I Stared at the Night of the City
- Author: Bachtyar Ali; (Also spelt Bakhtiyar Ali in English)
- Original title: Ghazalnus w Baghakani Khayal - غەزەلنوس و باغەکانی خەیاڵ
- Translator: Kareem Abdulrahman
- Cover artist: James Nunn
- Language: Kurdish
- Genre: Literary fiction, Magical realism
- Publisher: Periscope, imprint of Garnet Publishing, UK
- Publication date: 2008
- Publication place: Iraq
- Published in English: 2016
- Media type: Print (Paperback)
- Pages: 612 pp. (original Kurdish) 545 pp (1st English ed.)

= I Stared at the Night of the City =

Kurdish novel by Bachtyar Ali

I Stared at the Night of the City is a Kurdish novel by writer Bachtyar Ali (usually spelt Bakhtiyar Ali in English) translated into English by Kareem Abdulrahman in 2016. Set at the turn of the 21st century in Iraqi Kurdistan, the multi-narrator novel explores the relationship between an emerging political elite and intellectuals in contemporary Iraqi Kurdistan, portraying the Kurdish authorities' increasing authoritarian tendencies. It is the first Kurdish novel to be translated into English.

The novel became a best-seller in Iraqi Kurdistan in 2008. It was published in Kurdish under the title of Ghazalnus w Baghakani Khayal غەزەلنوس و باغەکانی خەیاڵ.

==Outline==
The lead character in the novel is a poet, Ghazalnus, whose outlook is in stark contrast with that of a powerful politician, nicknamed the Baron of Imagination. The Baron has his own scheme, to construct a beautiful district, “a mini-paradise”, and he approaches the town's poets and intellectuals to help him with the design of the project. This is a satirical reference to the Kurdish authorities’ liking for extravagant schemes, such as high-security residential areas and hotels, on which they spend public money, while failing to address essential political and social problems. Yet, he opposes the idea of artists and writers exploring taboo subjects - such as unresolved murders and corruption.

In the multi-layered novel, a group of like-minded friends, led by a poet, go on an odyssey to find the bodies of two lovers killed by the authorities. The plot features elements of fantasy: the poet discovers a land that turns into an infinite garden at night, a group of women living in a shelter to escape domestic violence weave the world's biggest carpet, and a Hollywood film buff leads a group of blind children on an imaginary sea journey.

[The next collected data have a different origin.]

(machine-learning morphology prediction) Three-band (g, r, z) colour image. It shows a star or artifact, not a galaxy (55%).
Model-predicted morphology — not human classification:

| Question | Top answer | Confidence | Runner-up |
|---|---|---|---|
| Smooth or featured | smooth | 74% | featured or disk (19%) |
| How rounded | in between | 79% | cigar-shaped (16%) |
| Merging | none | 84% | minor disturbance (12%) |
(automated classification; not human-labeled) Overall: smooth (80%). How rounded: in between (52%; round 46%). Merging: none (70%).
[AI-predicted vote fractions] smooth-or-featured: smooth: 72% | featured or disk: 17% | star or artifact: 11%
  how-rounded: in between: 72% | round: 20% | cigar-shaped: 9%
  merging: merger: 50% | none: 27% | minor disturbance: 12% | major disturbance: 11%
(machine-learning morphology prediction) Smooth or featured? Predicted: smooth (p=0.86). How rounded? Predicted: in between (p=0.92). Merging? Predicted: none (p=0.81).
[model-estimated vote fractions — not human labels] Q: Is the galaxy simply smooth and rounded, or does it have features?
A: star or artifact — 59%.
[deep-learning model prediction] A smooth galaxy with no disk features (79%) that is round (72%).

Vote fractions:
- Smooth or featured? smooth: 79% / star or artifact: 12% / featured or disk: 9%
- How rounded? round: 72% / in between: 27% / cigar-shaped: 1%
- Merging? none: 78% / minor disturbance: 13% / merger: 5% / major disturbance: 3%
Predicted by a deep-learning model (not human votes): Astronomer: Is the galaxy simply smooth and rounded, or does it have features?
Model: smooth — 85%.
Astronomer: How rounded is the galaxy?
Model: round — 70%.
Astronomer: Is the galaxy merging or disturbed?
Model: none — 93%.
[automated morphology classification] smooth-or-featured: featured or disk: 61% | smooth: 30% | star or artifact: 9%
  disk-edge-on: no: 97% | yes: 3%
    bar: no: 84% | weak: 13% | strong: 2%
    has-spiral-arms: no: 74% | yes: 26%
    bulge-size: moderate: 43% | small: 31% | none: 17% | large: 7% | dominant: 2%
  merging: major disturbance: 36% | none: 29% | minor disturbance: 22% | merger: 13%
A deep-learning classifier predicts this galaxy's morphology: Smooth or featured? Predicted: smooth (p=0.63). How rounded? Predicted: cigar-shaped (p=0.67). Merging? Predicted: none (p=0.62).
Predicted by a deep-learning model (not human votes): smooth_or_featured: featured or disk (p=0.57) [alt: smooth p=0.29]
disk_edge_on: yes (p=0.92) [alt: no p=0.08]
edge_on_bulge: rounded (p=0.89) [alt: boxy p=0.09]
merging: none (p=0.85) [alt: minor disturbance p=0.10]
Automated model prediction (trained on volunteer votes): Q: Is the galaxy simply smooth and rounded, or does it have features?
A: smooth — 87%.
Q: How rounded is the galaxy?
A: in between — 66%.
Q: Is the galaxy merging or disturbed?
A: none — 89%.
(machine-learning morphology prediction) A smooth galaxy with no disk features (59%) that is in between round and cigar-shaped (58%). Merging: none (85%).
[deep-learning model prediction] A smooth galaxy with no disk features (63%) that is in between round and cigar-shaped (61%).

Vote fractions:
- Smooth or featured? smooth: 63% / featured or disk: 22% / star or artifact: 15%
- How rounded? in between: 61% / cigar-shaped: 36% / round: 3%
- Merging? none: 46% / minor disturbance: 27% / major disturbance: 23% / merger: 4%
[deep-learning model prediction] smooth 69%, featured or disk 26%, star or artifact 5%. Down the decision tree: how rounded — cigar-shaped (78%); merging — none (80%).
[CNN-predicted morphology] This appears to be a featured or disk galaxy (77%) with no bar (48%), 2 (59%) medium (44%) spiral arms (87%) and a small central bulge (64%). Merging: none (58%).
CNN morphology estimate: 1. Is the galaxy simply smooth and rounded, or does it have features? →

Each chapter of the novel has a different narrator, and usually there are thematic and chronological connections between chapters.

==Characters==
Many of the characters in this novel and other works by Ali have significant names. Here, many of them have more than one name:

- Ghazalnus, (literally "writer of ghazals"); also referred to as Bahman Nasser; poet; he represents intellectuals who don't yield to the pressures of money or intimidation.
- The Baron of Imagination; a powerful politician who sees intellectuals as a threat and tries to win them over by carrot or stick.
- Hassan-i Tofan, also known as Hassan-i Pizo; former assassin and member of Kurdish armed movement against the Saddam regime. He denounces his violent past after he joins Ghazalnus's inner circle.
- Trifa Yabahri, another member of Ghazalnus's inner circle, and the most prominent female character in the book; an imaginative woman who helps women at a shelter weave carpets.
- Majid-i Gul Solav, also known as the Imaginary Magellan; another member of Ghazalnus's group; a young film buff who has never left his hometown but embarks on imaginary journeys.

==Media==
Slate website's Joshua Keating wrote an article about the book, mainly focusing on the challenges facing translating Kurdish books into English.
On September 5, Sarhang Hars published a news article on NRT English (Later re-published by E-Kurd Daily and became a source for two other reports which included interviews with both Bakhtyar Ali and Kareem Abdulraman. In the report, both the author and the translator expressed concern on the state of Kurdish literary translations.

==Translator==
This is Kareem Abdulrahman's first book-length translation into English. He worked for over eight years with the BBC. In 2013, he was awarded a place on the British Centre for Literary Translation's prestigious translation mentorship programme.